▶ **Work instructions**
Reproduce word for word the part of the business news piece that begins with the words containing "Saks had been" and ends with "the Colony Club.".

▶ **Excerpt provided**
....

Picture: REUTERS (Toru Hanai)

The festive decorations may have been packed away for another year, but for CEO Larry Fink and his compadres at BlackRock it was back on with the party hats as they announced results that showed the world’s largest asset manager’s total assets under management topping $14-trillion for the first time.

With admirable understatement, Fink referred to “accelerating momentum across our entire platform”, with inflows of nearly $700bn for the year and a record-busting $342bn in the final quarter.

BlackRock has done a remarkable job in the 38 years of its existence in democratising access to simple, low-cost investments such as ETFs, and Fink is now seeing a similar opportunity in building a significant business in private markets.

Eighty-one percent of US companies with more than $100m in revenues are privately held, and the numbers are even higher in the EU and the UK. The private credit industry that is lending to these companies is expected to double in size by the end of the decade.

Instead of a traditional portfolio of about 60% in stocks and 40% in bonds, Fink is suggesting that a standard portfolio will soon look like 50% stocks, 30% bonds and 20% private assets, and BlackRock has been making acquisitions to position itself for this new reality.

The private credit industry is expected to double in size by the end of the decade

It has spent about $30bn on three acquisitions, including Global Infrastructure Partners, which is the owner of London Gatwick Airport as well as some energy pipelines and more than 40 data centres. It has also acquired Preqin, one of the leading data firms in private markets. The plan is to make investment in private markets as simple and accessible as it is in public markets.

Saks Global: Collapse of an icon

There will be wailing and gnashing of teeth among the matrons of Manhattan at the news that Saks Global, the world’s largest luxury retailer, has filed for bankruptcy protection in the US as the weight of its $5bn debt mountain became too much to bear.

The collapse comes just more than a year after Saks bought its rivals Neiman Marcus and Bergdorf Goodman for $2.7bn with a view to creating a luxury goods powerhouse, but even with Saks’s punchy pricing, you’ve got to sell a lot of handbags to service that level of debt.

Saks had been trading from its iconic Fifth Avenue location since 1924, and its demise will leave a quandary for those who were used to wobbling over there after a three-martini lunch at the Colony Club.

....

▶ **Entries supplied**
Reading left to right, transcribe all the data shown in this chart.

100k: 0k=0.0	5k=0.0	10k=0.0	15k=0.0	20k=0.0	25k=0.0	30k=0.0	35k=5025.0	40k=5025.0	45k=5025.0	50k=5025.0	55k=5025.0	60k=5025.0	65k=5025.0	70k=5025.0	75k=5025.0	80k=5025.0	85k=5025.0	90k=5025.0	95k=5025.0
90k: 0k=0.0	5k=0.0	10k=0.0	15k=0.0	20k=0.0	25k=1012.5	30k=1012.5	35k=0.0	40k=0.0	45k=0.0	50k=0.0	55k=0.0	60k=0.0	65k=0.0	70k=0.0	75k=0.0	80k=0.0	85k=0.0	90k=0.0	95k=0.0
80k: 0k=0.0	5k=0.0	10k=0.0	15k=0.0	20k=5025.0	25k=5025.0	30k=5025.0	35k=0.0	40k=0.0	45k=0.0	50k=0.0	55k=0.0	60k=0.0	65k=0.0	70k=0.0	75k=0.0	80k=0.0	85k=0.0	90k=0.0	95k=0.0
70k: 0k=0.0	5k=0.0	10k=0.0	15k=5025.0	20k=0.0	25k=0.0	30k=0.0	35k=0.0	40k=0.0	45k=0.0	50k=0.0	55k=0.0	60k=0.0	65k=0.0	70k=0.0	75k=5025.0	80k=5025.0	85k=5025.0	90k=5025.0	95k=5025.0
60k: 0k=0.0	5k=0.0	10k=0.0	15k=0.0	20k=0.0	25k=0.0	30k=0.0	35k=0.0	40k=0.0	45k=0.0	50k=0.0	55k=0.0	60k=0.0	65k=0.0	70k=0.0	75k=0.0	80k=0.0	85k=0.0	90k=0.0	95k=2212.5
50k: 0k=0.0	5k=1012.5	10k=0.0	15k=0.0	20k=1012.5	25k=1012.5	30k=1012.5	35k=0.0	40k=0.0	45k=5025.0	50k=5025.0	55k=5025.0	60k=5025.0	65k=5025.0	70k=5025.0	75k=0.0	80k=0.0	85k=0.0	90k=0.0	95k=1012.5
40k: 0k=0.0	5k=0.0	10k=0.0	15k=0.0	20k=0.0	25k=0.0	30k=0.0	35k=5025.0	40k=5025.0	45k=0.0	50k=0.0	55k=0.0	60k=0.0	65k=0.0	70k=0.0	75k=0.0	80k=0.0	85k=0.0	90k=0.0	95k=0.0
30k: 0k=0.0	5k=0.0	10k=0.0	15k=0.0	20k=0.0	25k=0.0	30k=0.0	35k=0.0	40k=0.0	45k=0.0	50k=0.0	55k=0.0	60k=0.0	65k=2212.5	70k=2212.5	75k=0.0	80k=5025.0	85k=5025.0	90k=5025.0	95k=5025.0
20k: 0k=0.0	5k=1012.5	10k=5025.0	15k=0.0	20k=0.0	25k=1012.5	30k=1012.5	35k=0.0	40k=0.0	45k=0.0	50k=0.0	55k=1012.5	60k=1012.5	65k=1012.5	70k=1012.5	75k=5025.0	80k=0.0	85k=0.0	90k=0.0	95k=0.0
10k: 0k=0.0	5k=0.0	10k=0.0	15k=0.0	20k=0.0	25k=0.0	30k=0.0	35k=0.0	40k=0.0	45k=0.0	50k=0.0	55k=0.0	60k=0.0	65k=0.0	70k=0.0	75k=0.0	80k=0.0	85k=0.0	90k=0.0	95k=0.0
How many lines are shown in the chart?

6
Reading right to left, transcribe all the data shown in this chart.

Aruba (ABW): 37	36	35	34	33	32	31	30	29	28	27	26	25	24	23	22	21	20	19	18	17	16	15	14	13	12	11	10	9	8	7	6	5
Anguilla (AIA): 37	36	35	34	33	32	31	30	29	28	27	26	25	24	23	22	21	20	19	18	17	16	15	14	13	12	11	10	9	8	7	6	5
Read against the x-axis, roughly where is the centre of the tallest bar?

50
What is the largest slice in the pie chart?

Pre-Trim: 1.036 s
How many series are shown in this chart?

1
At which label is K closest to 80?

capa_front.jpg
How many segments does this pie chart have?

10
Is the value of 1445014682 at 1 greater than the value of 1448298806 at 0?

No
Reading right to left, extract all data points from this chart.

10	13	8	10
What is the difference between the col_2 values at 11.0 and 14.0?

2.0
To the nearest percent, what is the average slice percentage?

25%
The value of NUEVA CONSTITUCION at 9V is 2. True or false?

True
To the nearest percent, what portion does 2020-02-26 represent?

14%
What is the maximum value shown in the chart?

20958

....

▶ **Answer section**
Saks had been trading from its iconic Fifth Avenue location since 1924, and its demise will leave a quandary for those who were used to wobbling over there after a three-martini lunch at the Colony Club.